### Collection entries
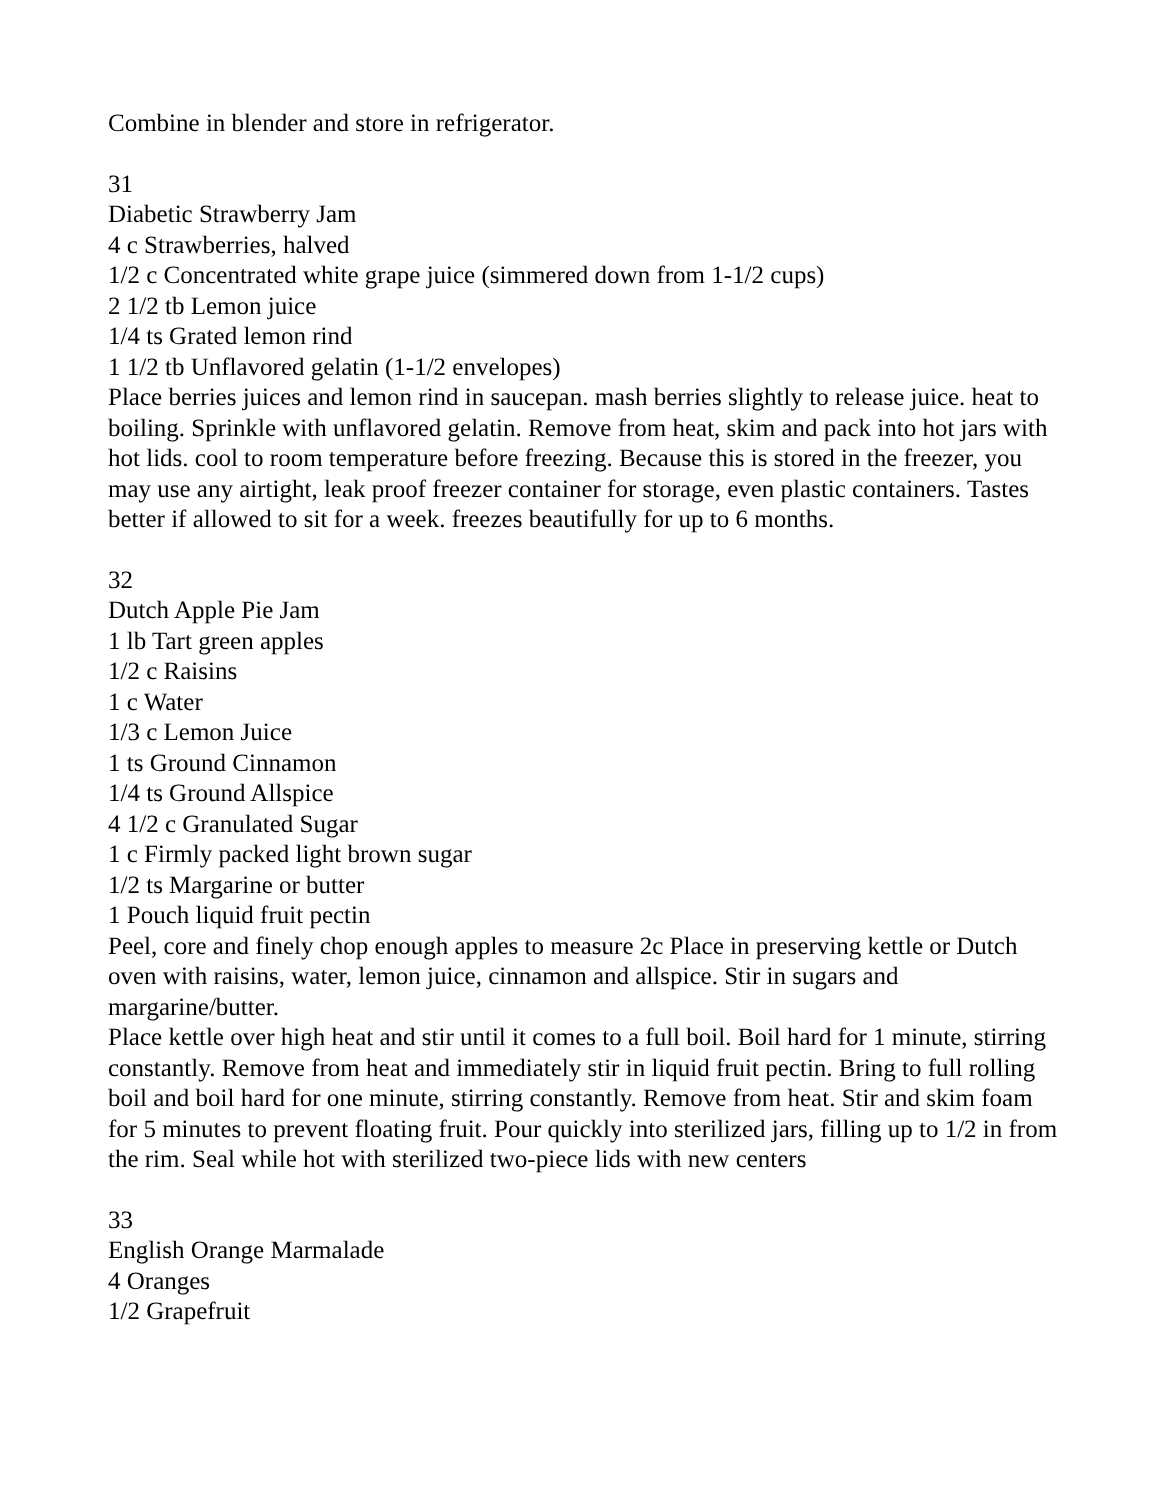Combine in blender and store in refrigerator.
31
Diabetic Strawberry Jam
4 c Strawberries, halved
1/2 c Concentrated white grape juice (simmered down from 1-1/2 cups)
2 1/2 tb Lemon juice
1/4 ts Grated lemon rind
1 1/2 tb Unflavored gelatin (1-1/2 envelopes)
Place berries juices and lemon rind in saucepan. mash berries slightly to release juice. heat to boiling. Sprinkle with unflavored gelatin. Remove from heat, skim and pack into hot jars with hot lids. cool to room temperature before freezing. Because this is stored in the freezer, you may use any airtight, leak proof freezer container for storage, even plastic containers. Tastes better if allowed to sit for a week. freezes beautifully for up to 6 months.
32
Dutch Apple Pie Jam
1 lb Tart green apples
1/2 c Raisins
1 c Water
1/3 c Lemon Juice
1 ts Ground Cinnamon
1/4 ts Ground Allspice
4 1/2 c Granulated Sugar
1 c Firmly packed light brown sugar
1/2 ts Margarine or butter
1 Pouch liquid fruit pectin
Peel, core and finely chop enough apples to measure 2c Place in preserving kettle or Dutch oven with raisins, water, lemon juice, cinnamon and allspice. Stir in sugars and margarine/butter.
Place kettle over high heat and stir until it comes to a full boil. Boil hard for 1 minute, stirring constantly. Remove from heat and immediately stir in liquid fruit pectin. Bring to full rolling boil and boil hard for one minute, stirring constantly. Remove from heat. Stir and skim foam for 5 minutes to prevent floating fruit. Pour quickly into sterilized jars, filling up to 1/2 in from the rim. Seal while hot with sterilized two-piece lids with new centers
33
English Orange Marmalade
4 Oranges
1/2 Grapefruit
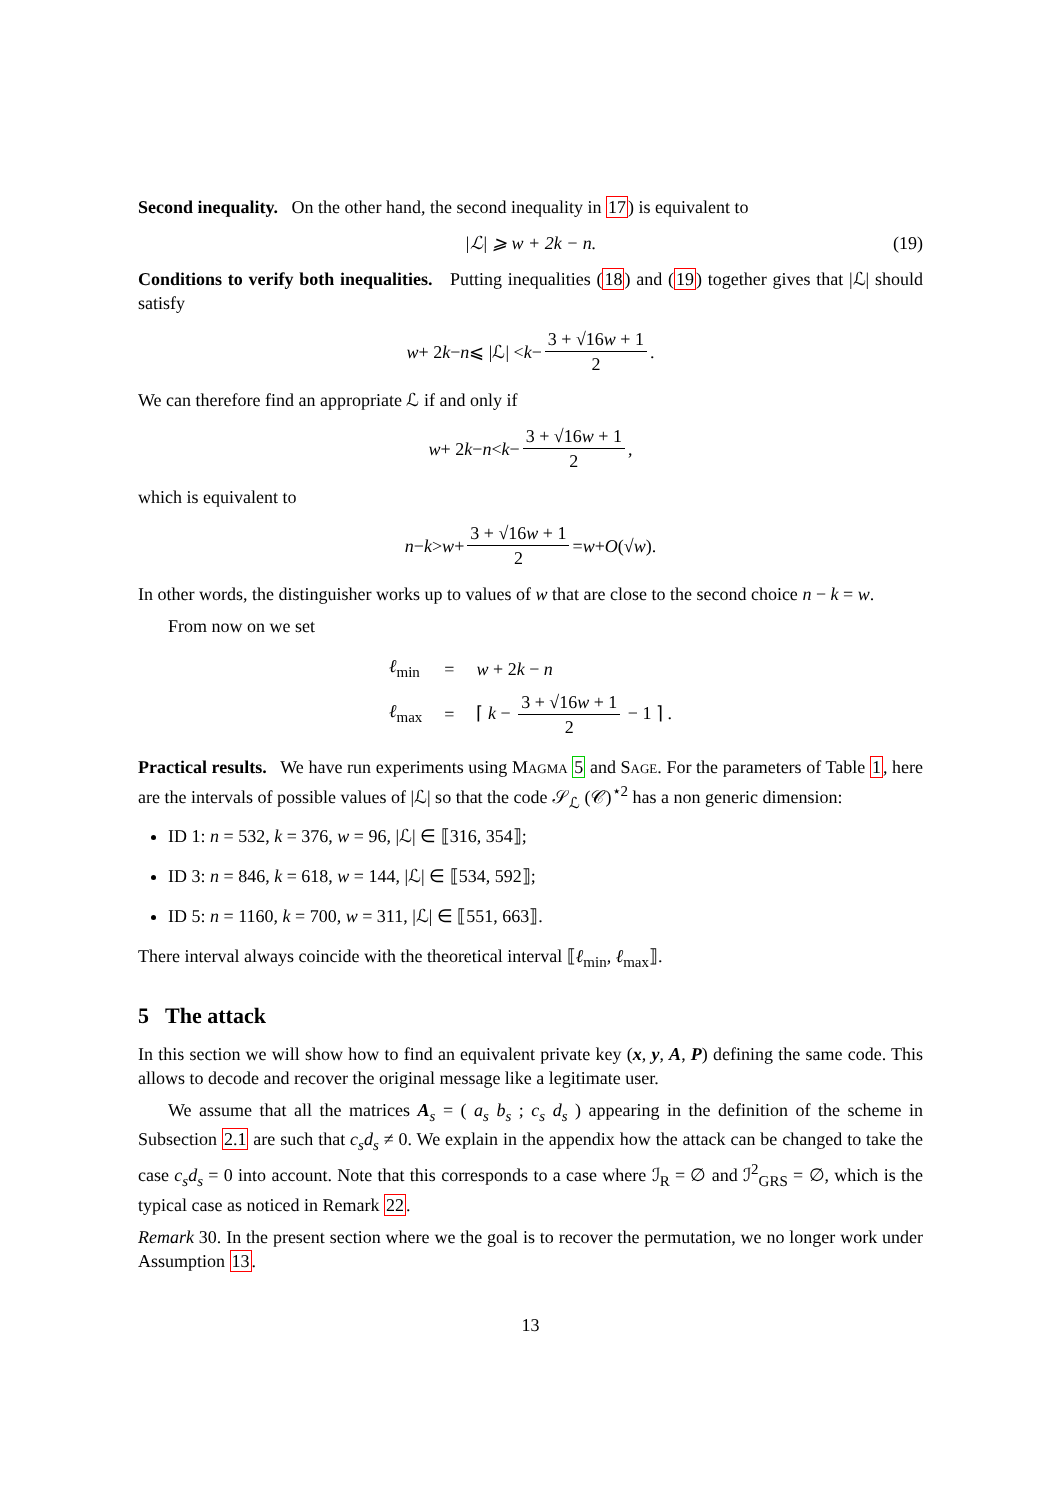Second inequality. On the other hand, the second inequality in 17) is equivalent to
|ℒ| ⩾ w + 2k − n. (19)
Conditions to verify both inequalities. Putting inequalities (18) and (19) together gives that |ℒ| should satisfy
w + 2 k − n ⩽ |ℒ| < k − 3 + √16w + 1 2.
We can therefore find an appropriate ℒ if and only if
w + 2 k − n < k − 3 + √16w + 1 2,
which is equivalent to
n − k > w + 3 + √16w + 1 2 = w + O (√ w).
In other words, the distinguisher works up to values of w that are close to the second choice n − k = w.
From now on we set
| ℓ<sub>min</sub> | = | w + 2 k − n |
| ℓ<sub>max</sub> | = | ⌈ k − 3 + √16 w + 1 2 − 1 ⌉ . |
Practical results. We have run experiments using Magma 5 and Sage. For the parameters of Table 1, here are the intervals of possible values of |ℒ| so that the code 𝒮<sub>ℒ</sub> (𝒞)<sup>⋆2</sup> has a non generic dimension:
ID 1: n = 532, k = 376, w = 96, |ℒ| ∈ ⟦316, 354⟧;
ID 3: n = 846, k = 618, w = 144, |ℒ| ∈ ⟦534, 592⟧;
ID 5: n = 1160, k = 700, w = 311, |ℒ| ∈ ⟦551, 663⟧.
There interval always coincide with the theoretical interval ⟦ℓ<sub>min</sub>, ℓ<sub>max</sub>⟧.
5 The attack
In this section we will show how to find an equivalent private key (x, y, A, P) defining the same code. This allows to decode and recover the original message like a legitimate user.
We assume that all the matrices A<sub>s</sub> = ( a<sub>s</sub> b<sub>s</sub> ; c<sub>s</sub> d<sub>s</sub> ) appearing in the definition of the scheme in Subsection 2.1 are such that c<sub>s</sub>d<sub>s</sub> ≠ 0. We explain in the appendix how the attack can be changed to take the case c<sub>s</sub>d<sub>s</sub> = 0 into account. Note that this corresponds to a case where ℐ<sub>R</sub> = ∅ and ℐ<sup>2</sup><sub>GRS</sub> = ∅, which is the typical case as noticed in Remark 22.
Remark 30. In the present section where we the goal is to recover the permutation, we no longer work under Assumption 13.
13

### Problem details
Return all of the entries word for word, but omit the pictures.

### Answer to the exercise
Combine in blender and store in refrigerator.
31
Diabetic Strawberry Jam
4 c Strawberries, halved
1/2 c Concentrated white grape juice (simmered down from 1-1/2 cups)
2 1/2 tb Lemon juice
1/4 ts Grated lemon rind
1 1/2 tb Unflavored gelatin (1-1/2 envelopes)
Place berries juices and lemon rind in saucepan. mash berries slightly to release juice. heat to boiling. Sprinkle with unflavored gelatin. Remove from heat, skim and pack into hot jars with hot lids. cool to room temperature before freezing. Because this is stored in the freezer, you may use any airtight, leak proof freezer container for storage, even plastic containers. Tastes better if allowed to sit for a week. freezes beautifully for up to 6 months.
32
Dutch Apple Pie Jam
1 lb Tart green apples
1/2 c Raisins
1 c Water
1/3 c Lemon Juice
1 ts Ground Cinnamon
1/4 ts Ground Allspice
4 1/2 c Granulated Sugar
1 c Firmly packed light brown sugar
1/2 ts Margarine or butter
1 Pouch liquid fruit pectin
Peel, core and finely chop enough apples to measure 2c Place in preserving kettle or Dutch oven with raisins, water, lemon juice, cinnamon and allspice. Stir in sugars and margarine/butter.
Place kettle over high heat and stir until it comes to a full boil. Boil hard for 1 minute, stirring constantly. Remove from heat and immediately stir in liquid fruit pectin. Bring to full rolling boil and boil hard for one minute, stirring constantly. Remove from heat. Stir and skim foam for 5 minutes to prevent floating fruit. Pour quickly into sterilized jars, filling up to 1/2 in from the rim. Seal while hot with sterilized two-piece lids with new centers
33
English Orange Marmalade
4 Oranges
1/2 Grapefruit
Second inequality. On the other hand, the second inequality in 17) is equivalent to
|ℒ| ⩾ w + 2k − n. (19)
Conditions to verify both inequalities. Putting inequalities (18) and (19) together gives that |ℒ| should satisfy
w + 2 k − n ⩽ |ℒ| < k − 3 + √16w + 1 2.
We can therefore find an appropriate ℒ if and only if
w + 2 k − n < k − 3 + √16w + 1 2,
which is equivalent to
n − k > w + 3 + √16w + 1 2 = w + O (√ w).
In other words, the distinguisher works up to values of w that are close to the second choice n − k = w.
From now on we set
| ℓ<sub>min</sub> | = | w + 2 k − n |
| ℓ<sub>max</sub> | = | ⌈ k − 3 + √16 w + 1 2 − 1 ⌉ . |
Practical results. We have run experiments using Magma 5 and Sage. For the parameters of Table 1, here are the intervals of possible values of |ℒ| so that the code 𝒮<sub>ℒ</sub> (𝒞)<sup>⋆2</sup> has a non generic dimension:
ID 1: n = 532, k = 376, w = 96, |ℒ| ∈ ⟦316, 354⟧;
ID 3: n = 846, k = 618, w = 144, |ℒ| ∈ ⟦534, 592⟧;
ID 5: n = 1160, k = 700, w = 311, |ℒ| ∈ ⟦551, 663⟧.
There interval always coincide with the theoretical interval ⟦ℓ<sub>min</sub>, ℓ<sub>max</sub>⟧.
5 The attack
In this section we will show how to find an equivalent private key (x, y, A, P) defining the same code. This allows to decode and recover the original message like a legitimate user.
We assume that all the matrices A<sub>s</sub> = ( a<sub>s</sub> b<sub>s</sub> ; c<sub>s</sub> d<sub>s</sub> ) appearing in the definition of the scheme in Subsection 2.1 are such that c<sub>s</sub>d<sub>s</sub> ≠ 0. We explain in the appendix how the attack can be changed to take the case c<sub>s</sub>d<sub>s</sub> = 0 into account. Note that this corresponds to a case where ℐ<sub>R</sub> = ∅ and ℐ<sup>2</sup><sub>GRS</sub> = ∅, which is the typical case as noticed in Remark 22.
Remark 30. In the present section where we the goal is to recover the permutation, we no longer work under Assumption 13.
13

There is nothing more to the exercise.